Everything in the data below except the pictures must be repeated word for word.

══ Given material ══

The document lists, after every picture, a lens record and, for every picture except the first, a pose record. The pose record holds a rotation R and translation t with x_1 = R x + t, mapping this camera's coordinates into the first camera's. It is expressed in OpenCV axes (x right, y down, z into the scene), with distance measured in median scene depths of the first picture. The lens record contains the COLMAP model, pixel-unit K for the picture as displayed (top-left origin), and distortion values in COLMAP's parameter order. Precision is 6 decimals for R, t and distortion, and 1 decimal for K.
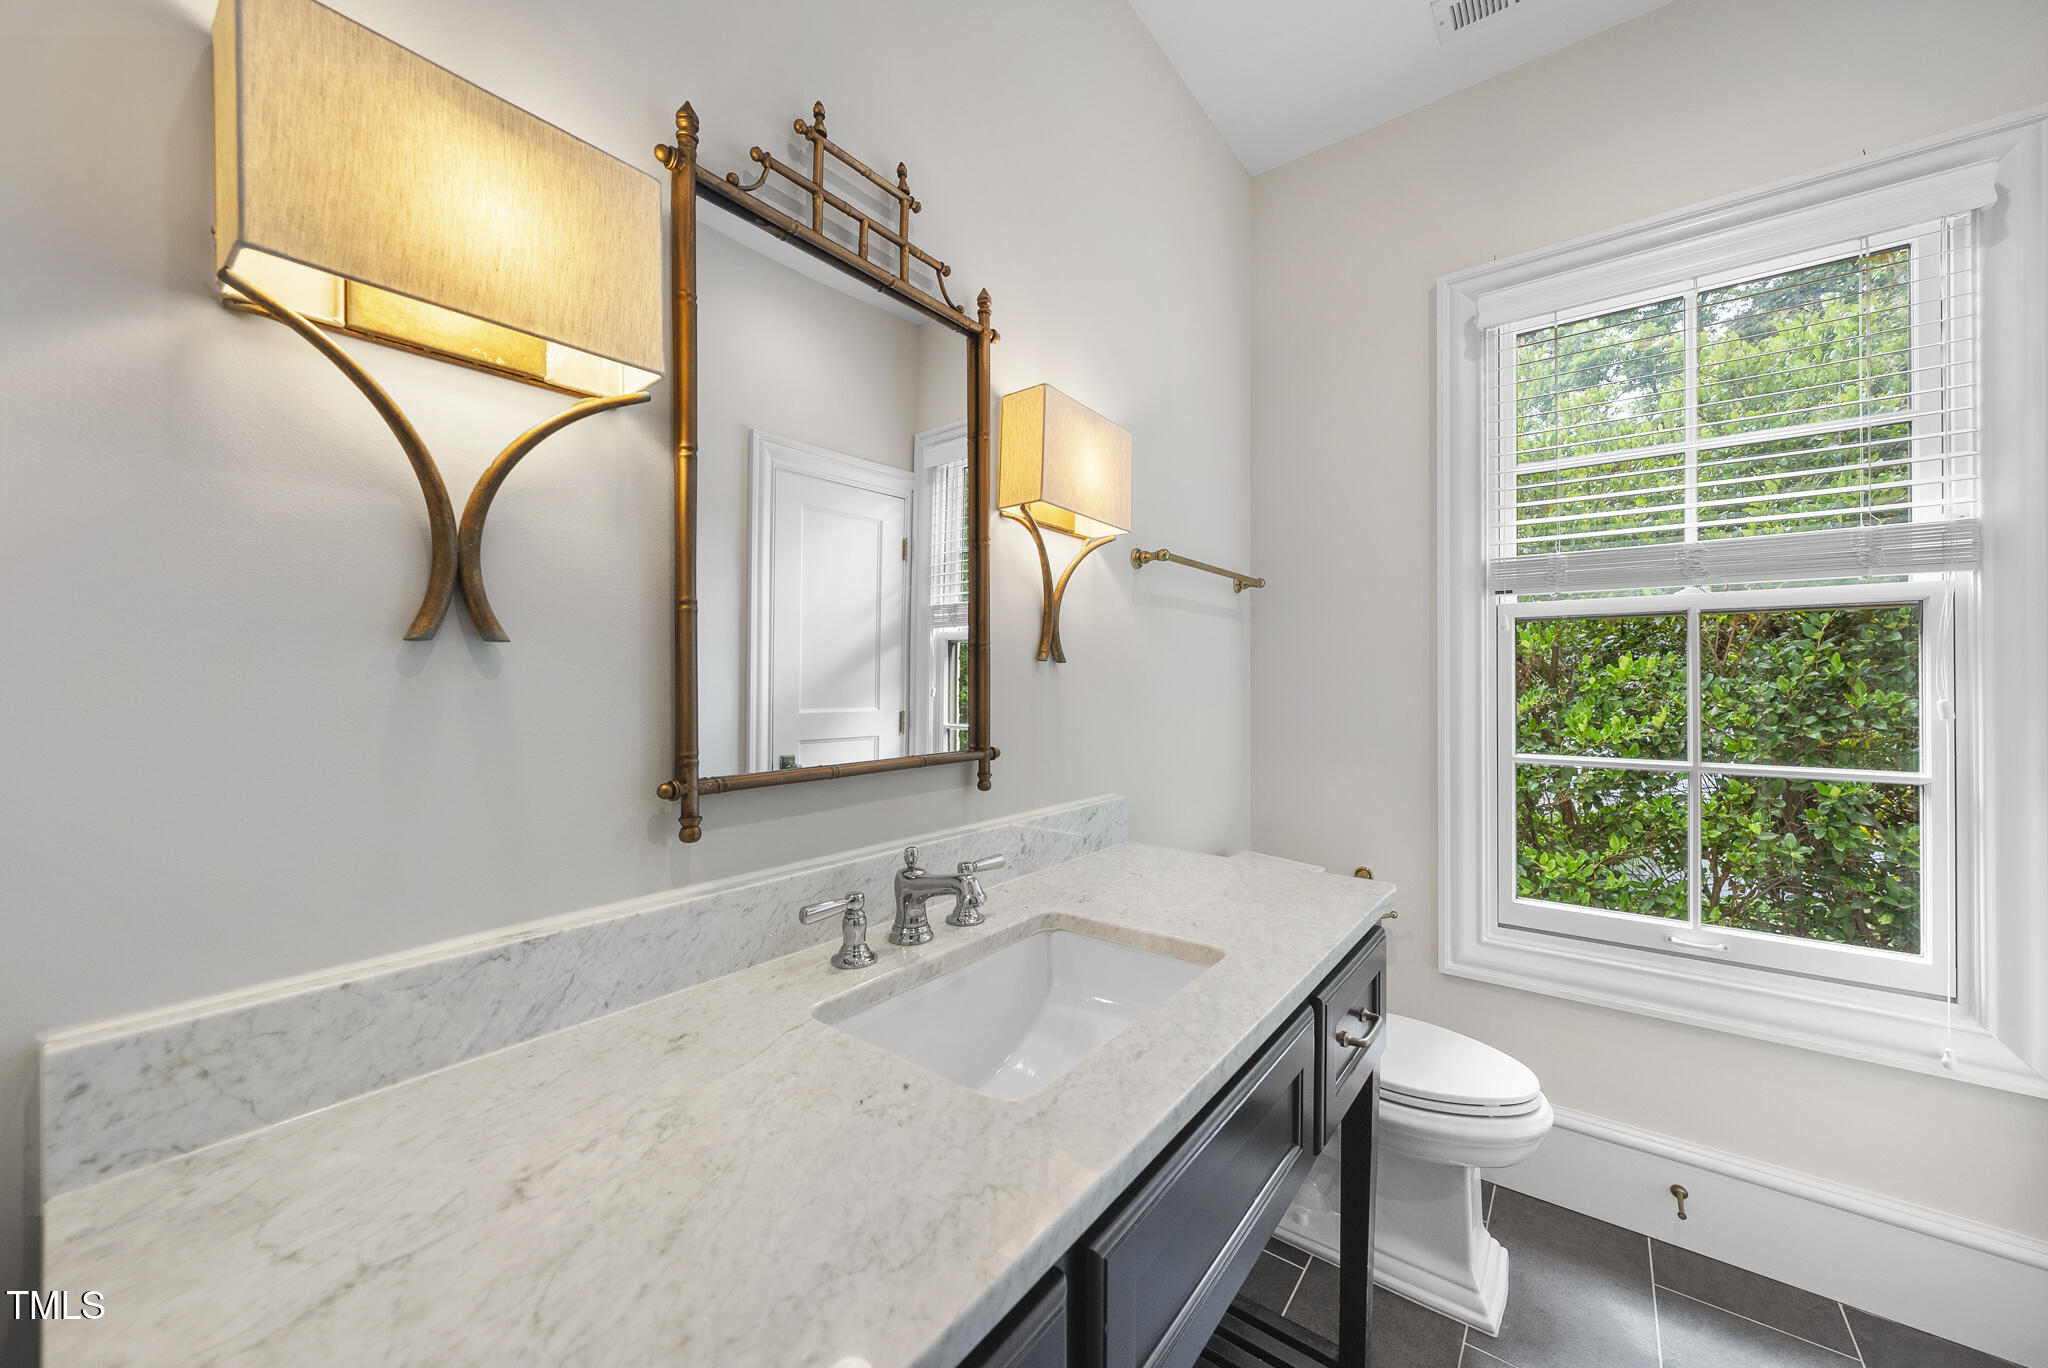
lens RADIAL K [[756.5, 0, 1022.9], [0, 756.5, 678.6], [0, 0, 1]] dist [0.002117, 0.000317]
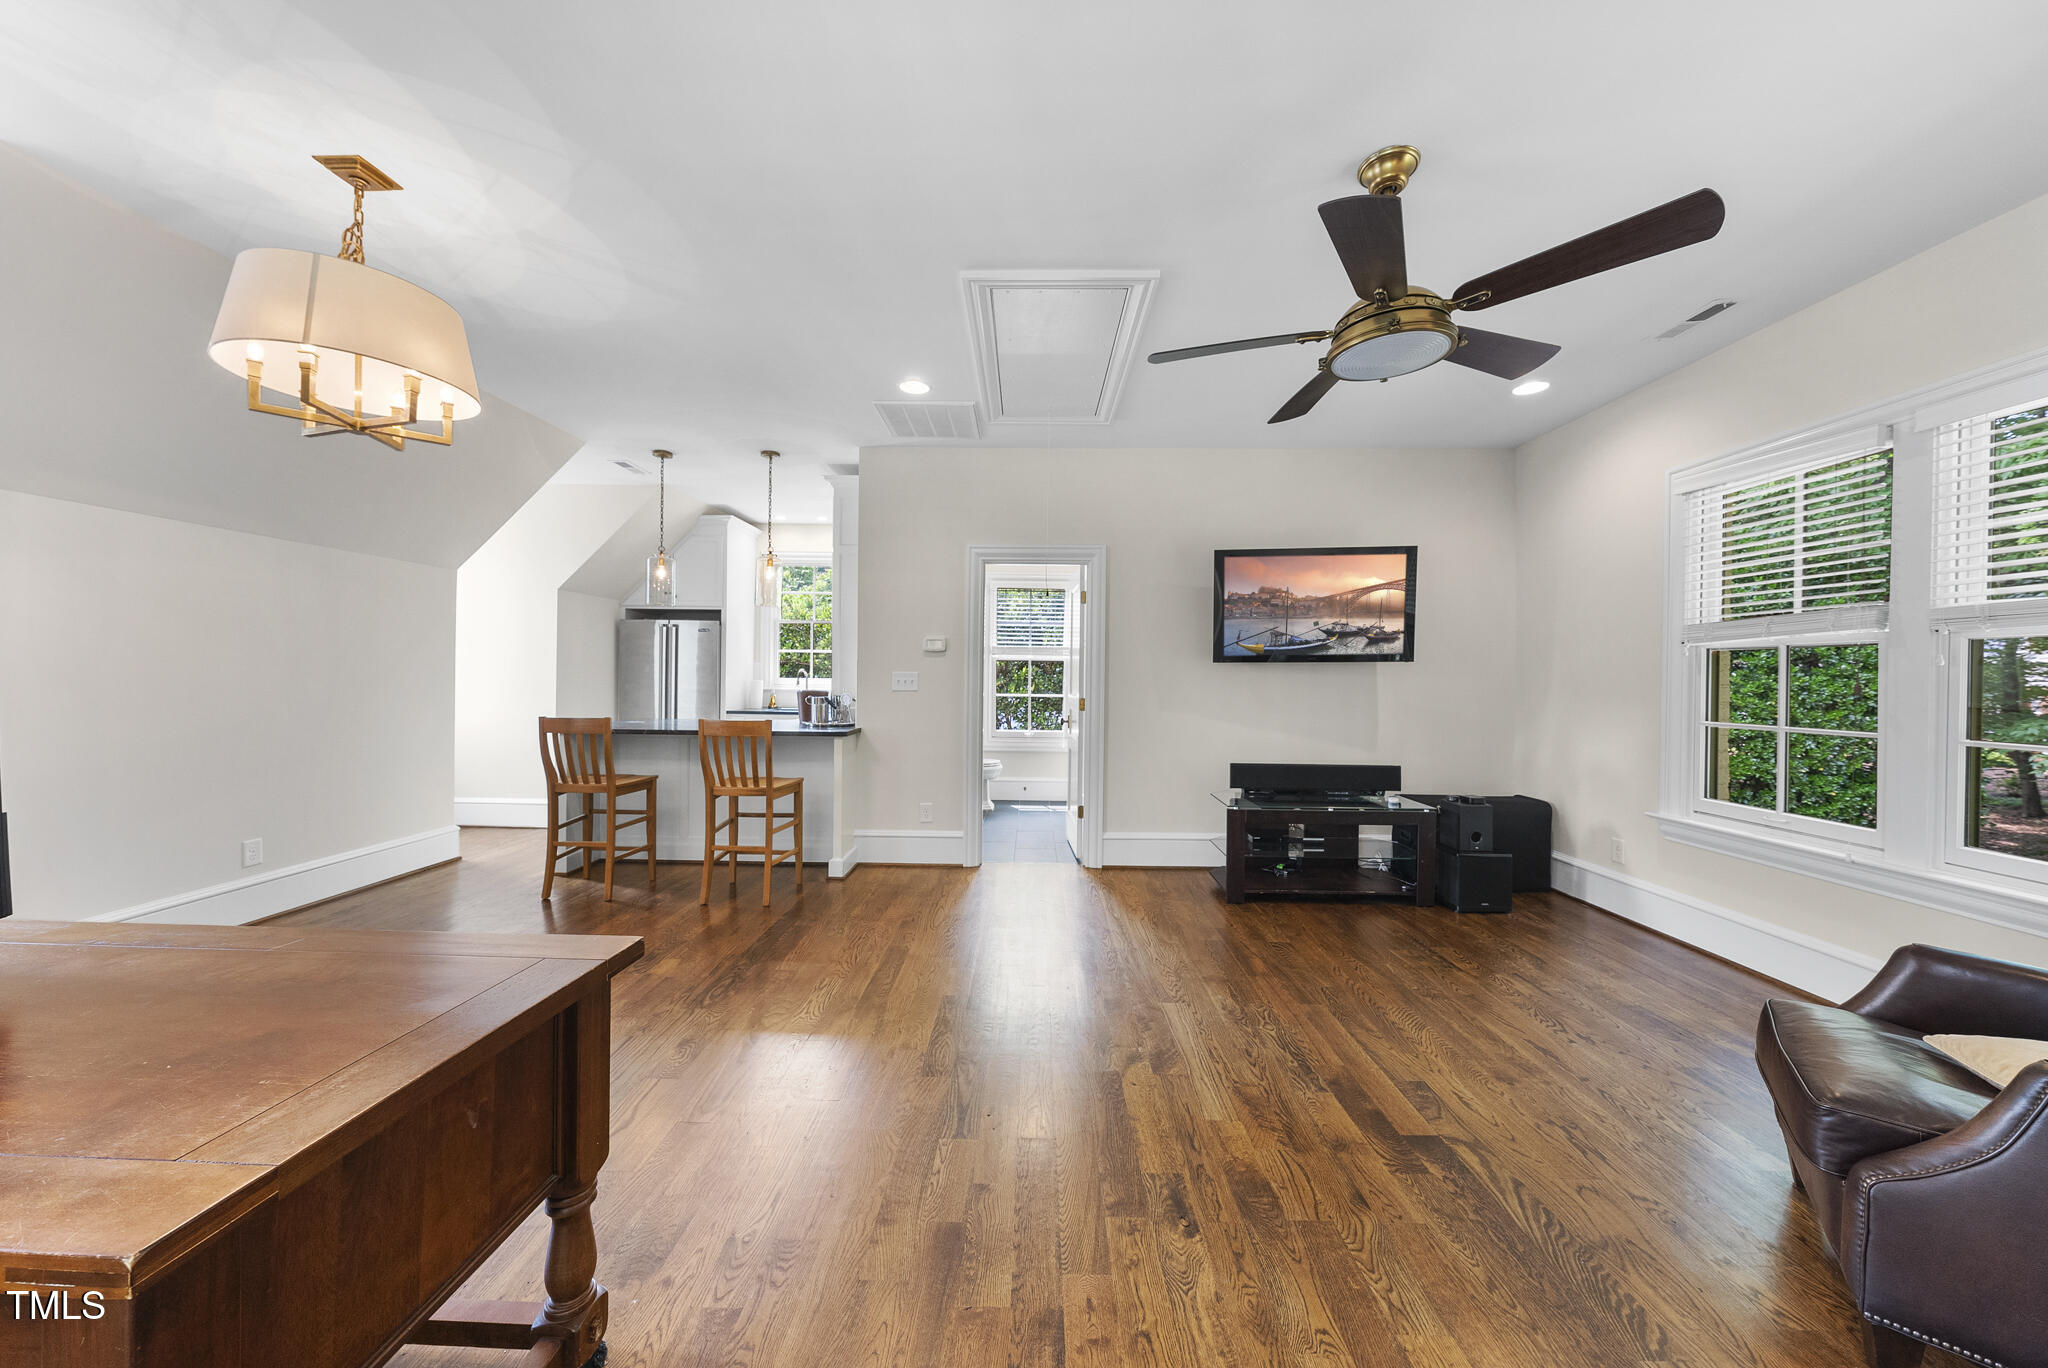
lens RADIAL K [[694.4, 0, 1023.7], [0, 694.4, 678.0], [0, 0, 1]] dist [-0.000448, -0.000192]
pose [[0.591879, -0.001360, -0.806026, 1.126758], [-0.003537, 0.999985, -0.004285, 0.001132], [0.806019, 0.005387, 0.591865, -1.511426]]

═══

__Solution for this task__.
The document lists, after every picture, a lens record and, for every picture except the first, a pose record. The pose record holds a rotation R and translation t with x_1 = R x + t, mapping this camera's coordinates into the first camera's. It is expressed in OpenCV axes (x right, y down, z into the scene), with distance measured in median scene depths of the first picture. The lens record contains the COLMAP model, pixel-unit K for the picture as displayed (top-left origin), and distortion values in COLMAP's parameter order. Precision is 6 decimals for R, t and distortion, and 1 decimal for K.
lens RADIAL K [[756.5, 0, 1022.9], [0, 756.5, 678.6], [0, 0, 1]] dist [0.002117, 0.000317]
lens RADIAL K [[694.4, 0, 1023.7], [0, 694.4, 678.0], [0, 0, 1]] dist [-0.000448, -0.000192]
pose [[0.591879, -0.001360, -0.806026, 1.126758], [-0.003537, 0.999985, -0.004285, 0.001132], [0.806019, 0.005387, 0.591865, -1.511426]]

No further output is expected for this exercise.